South-Central Section - 54th Annual Meeting - 2020

Paper No. 15-2
Presentation Time: 1:50 PM

EOCENE-OLIGOCENE CLIMATE TRANSITION IN THE SUBTROPIC NORTH AMERICA


HOU, Mingqiu1, ZHUANG, Guangsheng1, WU, Minghao1, ELLWOOD, Brooks B.1 and LIU, Xiaolei2, (1)Department of Geology and Geophysics, Louisiana State University, Baton Rouge, LA 70803, (2)School of Geology and Geophysics, University of Oklahoma, 100 East Boyd St, Norman, OK 73019

The Eocene-Oligocene (E-O) climate transition (ca. 34 Ma) marks the shift from “greenhouse” to “icehouse” climate conditions, which is characterized by global cooling and expansion of the Antarctic ice sheet. The paleoclimatic studies regarding the E-O transition (EOT) have triggered a lot of interests because this global cooling event was related to the first development of ice cap on the Antarctic and global mass extinction. Marine records indicate 3-5 ºC ocean cooling with ~1.5 ‰ positive shift of benthic foraminifera δ18O during the EOT (~400 kyr), while terrestrial records from mid-high latitude regions captured 7-9 ºC cooling in air temperature in continental interior across E-O boundary. However, due to the paucity of paleoclimatic records and incomplete preservation of sedimentary successions, hydroclimatic and vegetational changes responding to this greenhouse-icehouse transition in the low-latitude terrestrial areas have not been explored. Here, we reconstruct the temperature and hydroclimatic change in the southern United States across the E-O boundary by studying compound-specific carbon and hydrogen isotopes (δ13Cn-alk and δDn-alk) of long-chain n-alkanes and TEX86 sea surface temperature (SST) of a well-dated core in the southern Mississippi.

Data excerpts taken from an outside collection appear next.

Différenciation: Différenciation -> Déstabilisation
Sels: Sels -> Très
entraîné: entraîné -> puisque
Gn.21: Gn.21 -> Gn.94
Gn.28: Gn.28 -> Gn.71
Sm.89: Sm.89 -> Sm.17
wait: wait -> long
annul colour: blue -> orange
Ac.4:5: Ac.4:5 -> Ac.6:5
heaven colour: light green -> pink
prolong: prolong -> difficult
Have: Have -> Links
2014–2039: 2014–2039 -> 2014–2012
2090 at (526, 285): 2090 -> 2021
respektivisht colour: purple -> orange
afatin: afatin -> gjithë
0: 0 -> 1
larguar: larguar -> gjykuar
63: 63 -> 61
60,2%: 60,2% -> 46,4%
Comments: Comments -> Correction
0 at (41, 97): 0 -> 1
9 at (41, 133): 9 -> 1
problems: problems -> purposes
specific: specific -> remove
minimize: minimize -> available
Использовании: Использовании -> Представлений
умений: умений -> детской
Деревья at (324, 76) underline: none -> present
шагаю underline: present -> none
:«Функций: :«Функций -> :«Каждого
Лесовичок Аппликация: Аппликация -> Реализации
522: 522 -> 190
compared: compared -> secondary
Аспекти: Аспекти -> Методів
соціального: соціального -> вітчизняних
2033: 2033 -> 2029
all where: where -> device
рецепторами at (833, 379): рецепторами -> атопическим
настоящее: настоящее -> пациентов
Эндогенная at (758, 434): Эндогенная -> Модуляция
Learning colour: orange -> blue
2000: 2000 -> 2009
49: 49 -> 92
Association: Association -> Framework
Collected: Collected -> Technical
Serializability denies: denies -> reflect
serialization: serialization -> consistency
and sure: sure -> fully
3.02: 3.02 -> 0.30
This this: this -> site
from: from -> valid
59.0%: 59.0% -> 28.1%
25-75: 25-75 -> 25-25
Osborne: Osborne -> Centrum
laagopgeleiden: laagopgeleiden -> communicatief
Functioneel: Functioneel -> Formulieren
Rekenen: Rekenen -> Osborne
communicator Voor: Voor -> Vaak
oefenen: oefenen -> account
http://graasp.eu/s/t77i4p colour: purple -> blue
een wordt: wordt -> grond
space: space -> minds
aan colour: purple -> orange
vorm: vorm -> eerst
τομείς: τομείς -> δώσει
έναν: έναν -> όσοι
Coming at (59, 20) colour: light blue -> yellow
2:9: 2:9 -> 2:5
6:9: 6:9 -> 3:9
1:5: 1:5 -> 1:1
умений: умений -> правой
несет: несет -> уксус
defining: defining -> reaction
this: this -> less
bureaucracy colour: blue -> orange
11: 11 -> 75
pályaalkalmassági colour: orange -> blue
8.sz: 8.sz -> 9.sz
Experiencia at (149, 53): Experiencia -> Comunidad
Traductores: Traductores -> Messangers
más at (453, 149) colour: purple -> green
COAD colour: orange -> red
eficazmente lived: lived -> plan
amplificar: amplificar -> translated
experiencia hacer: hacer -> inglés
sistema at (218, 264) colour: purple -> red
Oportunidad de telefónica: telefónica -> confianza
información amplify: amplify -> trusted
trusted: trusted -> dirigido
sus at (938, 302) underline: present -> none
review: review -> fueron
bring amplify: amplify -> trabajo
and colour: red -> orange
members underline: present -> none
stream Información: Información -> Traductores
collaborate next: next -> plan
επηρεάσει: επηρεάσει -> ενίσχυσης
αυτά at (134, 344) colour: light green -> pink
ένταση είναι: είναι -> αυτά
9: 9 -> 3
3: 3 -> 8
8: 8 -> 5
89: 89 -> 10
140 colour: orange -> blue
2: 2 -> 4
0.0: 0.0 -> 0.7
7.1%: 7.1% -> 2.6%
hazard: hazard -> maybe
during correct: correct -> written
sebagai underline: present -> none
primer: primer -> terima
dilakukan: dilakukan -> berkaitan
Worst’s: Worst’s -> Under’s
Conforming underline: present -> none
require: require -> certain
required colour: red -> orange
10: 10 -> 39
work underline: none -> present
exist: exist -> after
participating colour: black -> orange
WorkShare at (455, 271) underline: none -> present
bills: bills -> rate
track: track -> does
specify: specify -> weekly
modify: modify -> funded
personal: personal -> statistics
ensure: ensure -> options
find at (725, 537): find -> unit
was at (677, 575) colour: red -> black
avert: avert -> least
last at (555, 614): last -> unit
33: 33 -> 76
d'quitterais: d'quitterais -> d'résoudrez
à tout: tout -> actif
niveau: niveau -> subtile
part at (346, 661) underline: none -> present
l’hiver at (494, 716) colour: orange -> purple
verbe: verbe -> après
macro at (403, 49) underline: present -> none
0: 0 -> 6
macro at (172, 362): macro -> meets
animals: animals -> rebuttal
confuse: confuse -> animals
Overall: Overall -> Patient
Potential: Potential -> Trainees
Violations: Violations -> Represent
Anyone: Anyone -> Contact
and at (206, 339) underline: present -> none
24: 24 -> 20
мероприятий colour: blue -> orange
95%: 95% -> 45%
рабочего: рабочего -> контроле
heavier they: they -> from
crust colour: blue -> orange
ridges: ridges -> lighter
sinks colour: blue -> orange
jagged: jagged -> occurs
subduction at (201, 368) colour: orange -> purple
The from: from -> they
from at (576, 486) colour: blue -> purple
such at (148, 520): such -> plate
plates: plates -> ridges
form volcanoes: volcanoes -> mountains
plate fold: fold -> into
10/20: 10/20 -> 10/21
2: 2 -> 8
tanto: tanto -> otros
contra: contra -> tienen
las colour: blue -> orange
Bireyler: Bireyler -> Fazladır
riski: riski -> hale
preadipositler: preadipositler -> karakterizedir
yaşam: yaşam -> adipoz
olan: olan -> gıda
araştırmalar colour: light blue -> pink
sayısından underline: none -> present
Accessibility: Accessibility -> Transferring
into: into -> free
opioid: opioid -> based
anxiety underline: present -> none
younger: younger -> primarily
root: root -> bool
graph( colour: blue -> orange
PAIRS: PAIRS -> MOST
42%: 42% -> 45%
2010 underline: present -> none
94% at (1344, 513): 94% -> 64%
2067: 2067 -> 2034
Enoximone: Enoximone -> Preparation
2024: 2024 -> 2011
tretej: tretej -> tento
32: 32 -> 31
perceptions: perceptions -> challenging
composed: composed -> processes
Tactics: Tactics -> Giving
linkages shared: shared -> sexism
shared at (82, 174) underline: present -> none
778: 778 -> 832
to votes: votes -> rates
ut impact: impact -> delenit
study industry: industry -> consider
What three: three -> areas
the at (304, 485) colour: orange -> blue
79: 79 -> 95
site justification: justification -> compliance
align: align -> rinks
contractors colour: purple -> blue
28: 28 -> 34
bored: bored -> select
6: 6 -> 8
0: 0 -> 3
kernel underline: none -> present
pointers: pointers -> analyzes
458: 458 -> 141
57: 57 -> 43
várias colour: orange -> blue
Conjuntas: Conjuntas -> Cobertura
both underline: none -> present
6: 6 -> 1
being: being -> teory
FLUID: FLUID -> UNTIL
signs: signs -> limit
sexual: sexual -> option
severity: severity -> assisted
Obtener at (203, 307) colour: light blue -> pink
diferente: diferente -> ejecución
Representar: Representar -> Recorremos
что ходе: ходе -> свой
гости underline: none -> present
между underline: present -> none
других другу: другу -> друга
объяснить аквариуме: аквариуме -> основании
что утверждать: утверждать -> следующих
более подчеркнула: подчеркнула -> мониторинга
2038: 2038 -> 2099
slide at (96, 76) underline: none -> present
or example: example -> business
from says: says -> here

Long-chain n-alkanes (n-C27 and n-C29) with an odd-over-even predominance typically derive from terrestrial higher plants. δ13Cn-alk values record a negative excursion of ~ 2 ‰ during the EOT which is synchronous with Oi-1 event indicated by benthic foraminifera δ18O and ~5 °C cooling in SST recorded by TEX86 SST. δDn-alk values during the EOT are more negative than today’s δDn-alk values in the southern US. More depleted precipitation in the southern US during EOT could have resulted from enlarged meridional temperature gradient under cooler climate, which increases isotopic distillation in the low latitudes.